A.C.E. stood for Acoustic Classical Electric guitars. They were made by the Poly-Tech Company of Somersworth, New Hampshire. ACE offered classical, acoustic, archtop and solid body guitars as well as strings.


Tanglewood Guitars was established in 1989 in London. The company supplies electric, steel-string acoustic and classical guitars, bass guitars, banjos, mandolins, ukuleles, and guitar amplifiers which are made in China. Tanglewood moved to Biggin Hill, Kent and have also a opened distribution centre in Yorkshire. While their early focus was distribution in the UK and Europe by 2005 they were also selling their guitars in the USA.

Source: Tanglewood website (22 December 2020)


Overwater Basses had its origins in a cellar workshop in Denmark Street, London in 1977 where Chris May and business partner Andy Preston made and repaired guitars and basses. Overwater was officially established in 1979 and soon an additional workshop was opened in Newcastle and then an Overwater factory near Alston. In the early years Overwater made guitars and basses, but by the mid 1980s it became best known for its innovative bass designs. Chris May and the original Overwater team then split from the Newcastle and London businesses to form a separate company. Overwater Basses is now located in Carlisle in the old Atlas Works, where the Overwater team continue to make innovative electric basses.

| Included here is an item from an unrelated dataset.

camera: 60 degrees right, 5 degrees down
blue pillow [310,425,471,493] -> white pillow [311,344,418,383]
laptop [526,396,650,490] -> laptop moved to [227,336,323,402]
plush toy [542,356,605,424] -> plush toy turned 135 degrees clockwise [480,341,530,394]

Source: Overwater Basses website (30 October 2018)


The 9stein combination bass and guitar is pretty rare: designed in the mid 1990s by Michael Reizenstein of Yonkers, New York and made by luthier Tommy Doyle. It has nine strings, tuned in consecutive fourths to allow easy playing in any key.The ergonomic body shape has an adjustable arm rest and lap support. It also has a built-in Boss BU-12 chromatic tuner, to help keep those 9 strings in tune.

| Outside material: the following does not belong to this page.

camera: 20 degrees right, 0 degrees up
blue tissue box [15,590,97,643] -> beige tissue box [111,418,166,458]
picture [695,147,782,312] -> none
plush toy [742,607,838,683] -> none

The 9stein has a hand wound single humbucker pickup at the neck and fixed tune-o-matic style bridge


Kramer was founded in 1976. It is best known for electric solidbody guitars (played by Edward Van Halen). The Kramer company went bankrupt in 1990, was revived in 1995 and acquired by Gibson in 1996. The current Kramer line includes electrics, acoustics and gear, made overseas since 1998 and sold though MusicYo.

Philippe Dubreuille

Philippe Dubreuille started making guitars in the early 1980s. Dubreuille grew up in Paris then Geneva, he made his first guitar to replace his own lost instrument. He began making guitars for his friends and ended up working in a Geneva guitar repair shop. After working in  a Portugese guitar factory for a while he ended up in London, where he has a workshop in Denmark Street.

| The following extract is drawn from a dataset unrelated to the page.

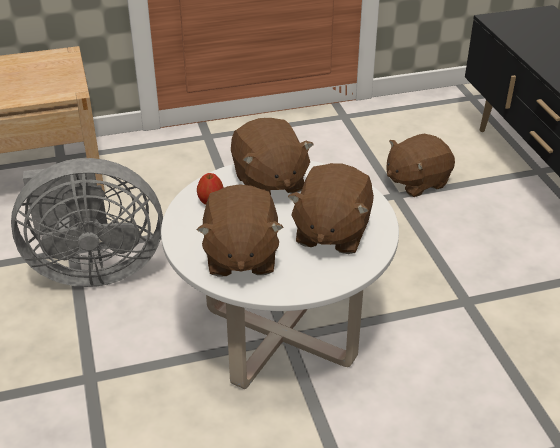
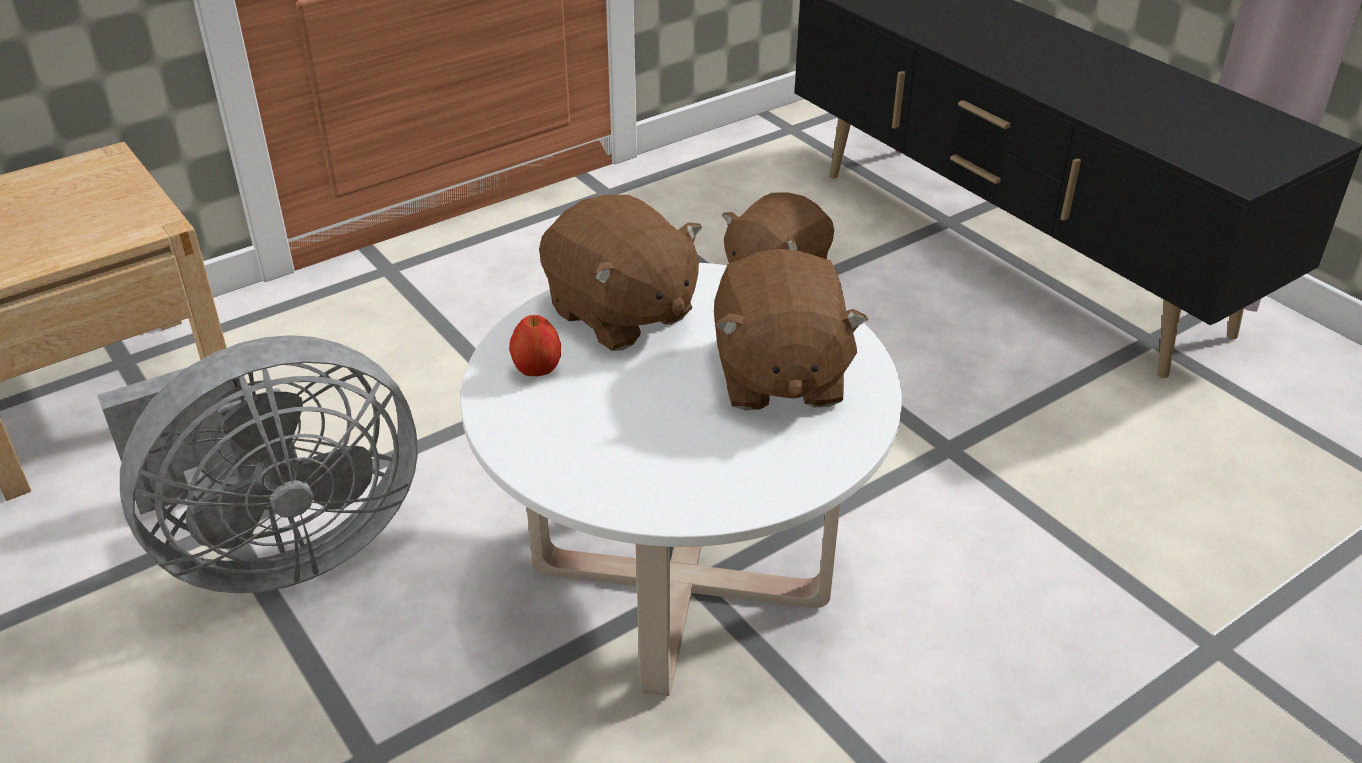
camera: 20 degrees left, 0 degrees up
brown plush toy [197,184,284,277] -> none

Source: Dubreuille Guitars website (17 March 2017)

John Birch

John Birch (1922 - 2000) was an important figure in the 1970s UK electric guitar industry. He is known for making eye-catching guitars for many famous UK guitarists of the era including Roy Wood, Brian May, Ritchie Blackmore, Tony Iommi, and Barry Devlin. He started out making pickups in the early 1960s while working as a service engineer for Ampex. He founded a business in Birmingham selling his pickups and other guitars parts. He also modified guitars - by adding his own pickups, hardware and refinishing them (these changes were not always an improvement!).